Também não há suporte para uso com intuito de controle ou prevenção em lupus (LES), artrite reumatóide (AR), DM1 ou doença inflamatória intestinal
Gestação
Uma metanálise publicada na Cochrane em 2016 que incluiu 22 RCTs concluiu que a suplementação da vitamina D reduziu risco de pré-eclâmpsia (RR 0,48), diabetes gestacional (RR 0,51) e baixo peso ao nascer (RR 0,55), comparado a não suplementação. A pedra no sapato é que um grande RCT conduzido em Bangladesh em mulheres com depleção de vitamina D (níveis próximos a 10 ng/ml) que receberam doses diversas (4,2, 16,8 ou 28.000 UI/semana) entre a 17ª e 24ª semana não viu nenhum benefício fetal ou neonatal. Apesar de ainda duvidoso, parece haver um benefício maior nesta condição.
Mortalidade
Alguns estudos demonstraram que a mortalidade geral da população tende a ser maior em indivíduos depletados de vitamina D que em indivíduos com níveis normais. Vários estudos analisaram os efeitos da reposição na mortalidade, com dados conflitantes.
Uma metanálise de 22 RCTs de 2014 encontrou uma redução de 11%; Outra metanálise da Cochrane, também de 2014, que incluiu 56 RTCs, com follow up médio de 4,4 anos, observou também uma redução (RR 0,94; IC 95%, 0,91 – 0,98, p = 0,002).

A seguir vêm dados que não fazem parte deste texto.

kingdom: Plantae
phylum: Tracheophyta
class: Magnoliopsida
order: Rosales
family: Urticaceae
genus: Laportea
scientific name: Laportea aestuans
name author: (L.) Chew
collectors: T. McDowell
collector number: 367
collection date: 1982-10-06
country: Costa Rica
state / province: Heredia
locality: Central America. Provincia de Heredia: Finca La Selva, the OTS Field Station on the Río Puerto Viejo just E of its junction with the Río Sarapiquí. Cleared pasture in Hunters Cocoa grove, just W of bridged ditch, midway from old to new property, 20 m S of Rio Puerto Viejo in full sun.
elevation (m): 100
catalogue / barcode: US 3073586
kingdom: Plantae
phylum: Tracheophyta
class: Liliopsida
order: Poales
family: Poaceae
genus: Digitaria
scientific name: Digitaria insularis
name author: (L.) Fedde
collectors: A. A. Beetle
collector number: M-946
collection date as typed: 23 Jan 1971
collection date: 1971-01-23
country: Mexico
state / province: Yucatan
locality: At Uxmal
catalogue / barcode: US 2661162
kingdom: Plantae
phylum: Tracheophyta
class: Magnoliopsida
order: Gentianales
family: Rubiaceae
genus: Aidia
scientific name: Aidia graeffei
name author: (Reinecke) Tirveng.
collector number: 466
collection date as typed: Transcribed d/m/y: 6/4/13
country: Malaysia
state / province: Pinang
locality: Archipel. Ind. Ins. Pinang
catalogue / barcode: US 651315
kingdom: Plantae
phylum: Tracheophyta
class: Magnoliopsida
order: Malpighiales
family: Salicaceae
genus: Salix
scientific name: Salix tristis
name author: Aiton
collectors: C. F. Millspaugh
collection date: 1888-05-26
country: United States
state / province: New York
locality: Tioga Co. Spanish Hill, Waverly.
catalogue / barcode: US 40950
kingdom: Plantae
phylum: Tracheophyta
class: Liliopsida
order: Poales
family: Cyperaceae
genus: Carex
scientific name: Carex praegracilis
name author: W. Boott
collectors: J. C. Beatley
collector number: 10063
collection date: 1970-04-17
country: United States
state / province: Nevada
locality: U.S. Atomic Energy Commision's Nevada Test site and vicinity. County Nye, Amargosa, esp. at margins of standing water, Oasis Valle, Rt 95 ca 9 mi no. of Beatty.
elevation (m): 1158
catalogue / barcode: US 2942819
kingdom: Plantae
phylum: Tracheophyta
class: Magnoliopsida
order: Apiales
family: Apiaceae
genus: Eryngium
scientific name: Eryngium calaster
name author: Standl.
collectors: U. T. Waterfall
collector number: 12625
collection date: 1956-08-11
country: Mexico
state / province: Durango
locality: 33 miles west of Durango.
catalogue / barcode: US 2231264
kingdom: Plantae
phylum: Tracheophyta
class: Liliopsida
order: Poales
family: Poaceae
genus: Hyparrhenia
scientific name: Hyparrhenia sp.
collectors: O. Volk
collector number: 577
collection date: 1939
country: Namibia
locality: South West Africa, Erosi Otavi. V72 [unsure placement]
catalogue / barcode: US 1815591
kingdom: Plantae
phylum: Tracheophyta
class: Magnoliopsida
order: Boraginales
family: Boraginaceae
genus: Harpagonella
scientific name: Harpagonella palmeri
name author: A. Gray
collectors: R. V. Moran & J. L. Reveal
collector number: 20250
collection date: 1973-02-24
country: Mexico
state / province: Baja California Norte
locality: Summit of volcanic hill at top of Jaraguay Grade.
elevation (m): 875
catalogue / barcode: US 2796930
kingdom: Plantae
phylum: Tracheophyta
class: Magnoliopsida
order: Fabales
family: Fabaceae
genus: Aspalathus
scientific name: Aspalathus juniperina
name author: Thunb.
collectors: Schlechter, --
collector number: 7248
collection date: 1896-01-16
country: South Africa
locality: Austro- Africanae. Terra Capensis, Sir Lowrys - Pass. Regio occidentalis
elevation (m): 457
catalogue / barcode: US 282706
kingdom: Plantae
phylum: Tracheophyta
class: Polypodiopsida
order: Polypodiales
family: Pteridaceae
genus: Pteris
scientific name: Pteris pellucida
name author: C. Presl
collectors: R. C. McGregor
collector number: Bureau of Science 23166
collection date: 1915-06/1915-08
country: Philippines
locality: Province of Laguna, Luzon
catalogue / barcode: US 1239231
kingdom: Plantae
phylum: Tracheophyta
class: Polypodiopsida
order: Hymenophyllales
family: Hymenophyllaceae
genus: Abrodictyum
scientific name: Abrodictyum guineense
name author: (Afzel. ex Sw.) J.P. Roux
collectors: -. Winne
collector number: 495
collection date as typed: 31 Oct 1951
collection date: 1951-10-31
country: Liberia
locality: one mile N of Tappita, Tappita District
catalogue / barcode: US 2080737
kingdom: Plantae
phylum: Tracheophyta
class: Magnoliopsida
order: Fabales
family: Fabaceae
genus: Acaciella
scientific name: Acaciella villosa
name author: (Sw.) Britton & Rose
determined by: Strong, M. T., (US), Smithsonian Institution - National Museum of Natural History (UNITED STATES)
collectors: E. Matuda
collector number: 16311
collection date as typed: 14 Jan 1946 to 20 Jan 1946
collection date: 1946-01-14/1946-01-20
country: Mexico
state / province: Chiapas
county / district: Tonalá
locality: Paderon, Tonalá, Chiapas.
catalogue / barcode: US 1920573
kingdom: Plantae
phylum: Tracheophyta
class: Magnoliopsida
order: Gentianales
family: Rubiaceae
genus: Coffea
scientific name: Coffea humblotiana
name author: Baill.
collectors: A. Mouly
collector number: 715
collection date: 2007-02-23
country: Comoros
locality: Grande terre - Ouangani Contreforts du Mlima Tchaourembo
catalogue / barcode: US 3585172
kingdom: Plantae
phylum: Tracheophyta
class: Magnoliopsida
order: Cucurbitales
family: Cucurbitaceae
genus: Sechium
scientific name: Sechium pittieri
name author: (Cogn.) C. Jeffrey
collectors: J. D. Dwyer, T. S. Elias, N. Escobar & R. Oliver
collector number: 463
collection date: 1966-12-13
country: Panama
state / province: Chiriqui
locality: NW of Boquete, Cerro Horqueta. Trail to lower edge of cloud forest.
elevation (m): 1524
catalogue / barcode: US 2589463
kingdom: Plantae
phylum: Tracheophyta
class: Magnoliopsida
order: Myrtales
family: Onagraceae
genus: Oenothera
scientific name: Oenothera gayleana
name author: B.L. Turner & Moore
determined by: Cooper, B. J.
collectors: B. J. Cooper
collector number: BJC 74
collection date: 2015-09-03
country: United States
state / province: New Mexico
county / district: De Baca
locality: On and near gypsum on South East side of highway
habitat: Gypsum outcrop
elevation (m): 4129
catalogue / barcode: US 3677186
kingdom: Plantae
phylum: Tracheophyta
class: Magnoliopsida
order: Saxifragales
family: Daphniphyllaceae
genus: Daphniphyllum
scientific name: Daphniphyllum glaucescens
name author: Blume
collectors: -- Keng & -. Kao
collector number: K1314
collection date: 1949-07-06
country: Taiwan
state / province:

Porém as metanálises mais recentes demonstraram não haver redução na mortalidade. Os grandes estudos (ViTA e VITAL), que incluíram população com níveis já adequados de vitamina D, não observaram diferenças.
Riscos e ponderações finais
O principal risco associado à suplementação é a intoxicação por vitamina D, que pode levar sobretudo a hipercalcemia e litíase renal. Portanto, é necessário ter um objetivo bem determinado para a sua dosagem e reposição. É um assunto que desperta interesse mas ainda carece de evidências quanto ao benefício, sobretudo, da reposição em condições de grande depleção de seus estoques em diversas situações clínicas. No momento, as evidências não indicam grandes e claros benefícios na sua reposição. Lembremos das indicações no metabolismo ósseo, gestação e quem sabe em breve ficaremos sabendo de outras situações onde exista algum benefício claro.